**EXERCISE BRIEF:** Quote the passage from the French property tax article word for word, starting with "France has a" and going on through "of your will.".

**SOURCE:**

— start —

French property tax

French property tax

France is one of the more popular choices, when people consider settling in foreign country. It is a country widely known for its cultural wealth and picturesque beauty of the countryside, not to mention worldwide famous cuisine. Settling in such amazing place seems like a dream come true and for many it remains as a dream after they learn of yet another famous side of this country, for France is famous for many things – cheese, wine, way of serving and sadly, a complicated tax system.

Source of difficulty

Complicated tax system is definitely a discouraging factor, when it comes to buying property in France, especially so for foreigners. There are many types of taxes to take into consideration and calculating them correctly is not an easy challenge to face, however that is not the real issue here.

The real problem is the red tape – bureaucracy for foreigners buying property in France is extremely time consuming, three months are considered to be a quick time to complete the process and that is with no issues appearing in the process. The fees involved are also significant, which is unlikely to be an encouraging factor for those still considering the idea. Another factor that might invoke discouragement in prospective resident are the infamous inheritance laws, of which from time to time one might hear as they are often described as being contrary to the EU regulations.


France has a relatively simple rules concerning tax liability, if you are non-resident then you are only liable for income sourced from France and assets located in France. French tax residents are liable for tax in France for their worldwide income and real estate wealth. Additionally, status of tax resident is relatively easy to obtain, often regardless of intentions of individual – if you fulfil one of the conditions you are automatically recognized as a French tax resident, regardless of your will.

  • France is recognized as place of main residence or home.
  • France is principal place of abode, more than 183 days spent in France per calendar year.
  • Your occupation is in France or main income originates from there.
  • Most of the substantial assets possessed are in France.

Individual arriving in France with intention to reside there indefinitely will become a tax resident the day following the arrival, however for those wishing to spend a long holiday in France in your holiday home caution is advised, as you might accidentally meet one of the aforementioned conditions and become subject to French tax obligations. The subject only becomes more complex, if multiple countries are involved, requiring familiarizing oneself with tax treaties involved. French tax authorities will respect all signed double taxation treaties.

Property – unexpected hurdle

When it comes to properties, there are a lot of aspects to take into consideration and France makes it no less problematic. French property taxes are one thing to keep in mind, but another is less obvious yet just as important – ownership and inheritance. In France there are ‘forced heirship’ rules, which means that leaving inheritance to be solved in traditional way might bring unexpected results. It is highly recommended for all interested in buying property in France to familiarize themselves with this topic in order to avoid unpleasant consequences at the later time.

Rental property – French income tax and more

Net taxable income from French rental property is subject to French income tax, with French residents having to pay tax for foreign properties as well. Tax regimes concerning rental property are a sophisticated topic that should be considered with caution.

Another tax, which is worthy of attention is CFE (Cotisation Foncière des Enterprises), paid annually based on theoretical rental value of the owned property, this tax is based on a calendar year, not tax year. If you are a business owner do not be surprised, if tax authorities decide to send you a tax notice. There are many professions exempt from this tax, furthermore turnover less than 5.000,00 EUR allows you to request exoneration from local tax office.

— end —

**DATA EXTRACT:**
— start —

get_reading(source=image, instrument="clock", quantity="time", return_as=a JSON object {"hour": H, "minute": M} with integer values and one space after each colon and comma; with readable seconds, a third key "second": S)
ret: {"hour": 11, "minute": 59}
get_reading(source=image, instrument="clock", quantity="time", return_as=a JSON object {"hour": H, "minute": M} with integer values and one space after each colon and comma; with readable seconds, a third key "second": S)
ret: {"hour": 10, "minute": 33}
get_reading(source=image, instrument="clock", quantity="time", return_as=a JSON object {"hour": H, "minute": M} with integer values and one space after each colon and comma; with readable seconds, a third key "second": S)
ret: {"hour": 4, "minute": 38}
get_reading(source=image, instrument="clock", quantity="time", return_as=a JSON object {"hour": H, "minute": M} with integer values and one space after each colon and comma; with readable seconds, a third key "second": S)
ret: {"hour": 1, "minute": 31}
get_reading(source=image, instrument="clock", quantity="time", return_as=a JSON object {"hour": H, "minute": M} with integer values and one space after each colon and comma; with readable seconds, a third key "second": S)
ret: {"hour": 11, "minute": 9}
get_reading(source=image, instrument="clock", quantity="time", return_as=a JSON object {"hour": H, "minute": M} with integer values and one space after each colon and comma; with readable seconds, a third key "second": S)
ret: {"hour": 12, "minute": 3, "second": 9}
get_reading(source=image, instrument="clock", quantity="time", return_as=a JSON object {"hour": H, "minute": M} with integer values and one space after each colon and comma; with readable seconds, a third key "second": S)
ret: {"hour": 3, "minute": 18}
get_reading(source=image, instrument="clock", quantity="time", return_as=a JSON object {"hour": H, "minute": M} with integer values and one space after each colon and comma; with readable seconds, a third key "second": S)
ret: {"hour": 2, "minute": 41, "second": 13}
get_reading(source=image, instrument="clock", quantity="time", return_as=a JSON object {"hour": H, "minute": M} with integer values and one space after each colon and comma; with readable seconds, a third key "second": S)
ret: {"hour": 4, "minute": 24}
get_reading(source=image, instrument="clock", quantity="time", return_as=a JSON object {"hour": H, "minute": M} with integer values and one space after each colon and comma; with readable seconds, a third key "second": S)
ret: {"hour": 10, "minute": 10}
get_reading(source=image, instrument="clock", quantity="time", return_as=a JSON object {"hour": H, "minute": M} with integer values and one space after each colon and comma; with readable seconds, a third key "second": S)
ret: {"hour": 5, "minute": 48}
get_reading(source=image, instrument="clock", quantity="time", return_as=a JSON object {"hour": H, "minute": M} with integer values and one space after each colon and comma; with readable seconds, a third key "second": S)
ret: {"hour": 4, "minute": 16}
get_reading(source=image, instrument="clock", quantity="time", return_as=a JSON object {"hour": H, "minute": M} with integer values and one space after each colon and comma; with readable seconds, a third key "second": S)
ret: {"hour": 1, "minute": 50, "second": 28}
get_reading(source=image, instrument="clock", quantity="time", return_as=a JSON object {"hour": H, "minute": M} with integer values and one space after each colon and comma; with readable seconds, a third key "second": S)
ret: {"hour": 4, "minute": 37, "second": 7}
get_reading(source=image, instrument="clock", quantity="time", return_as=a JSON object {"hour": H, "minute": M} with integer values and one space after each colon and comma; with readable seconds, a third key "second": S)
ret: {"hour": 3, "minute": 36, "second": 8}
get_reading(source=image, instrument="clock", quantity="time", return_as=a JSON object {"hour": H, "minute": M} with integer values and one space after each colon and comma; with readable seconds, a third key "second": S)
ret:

— end —

**EXERCISE ANSWER:**
France has a relatively simple rules concerning tax liability, if you are non-resident then you are only liable for income sourced from France and assets located in France. French tax residents are liable for tax in France for their worldwide income and real estate wealth. Additionally, status of tax resident is relatively easy to obtain, often regardless of intentions of individual – if you fulfil one of the conditions you are automatically recognized as a French tax resident, regardless of your will.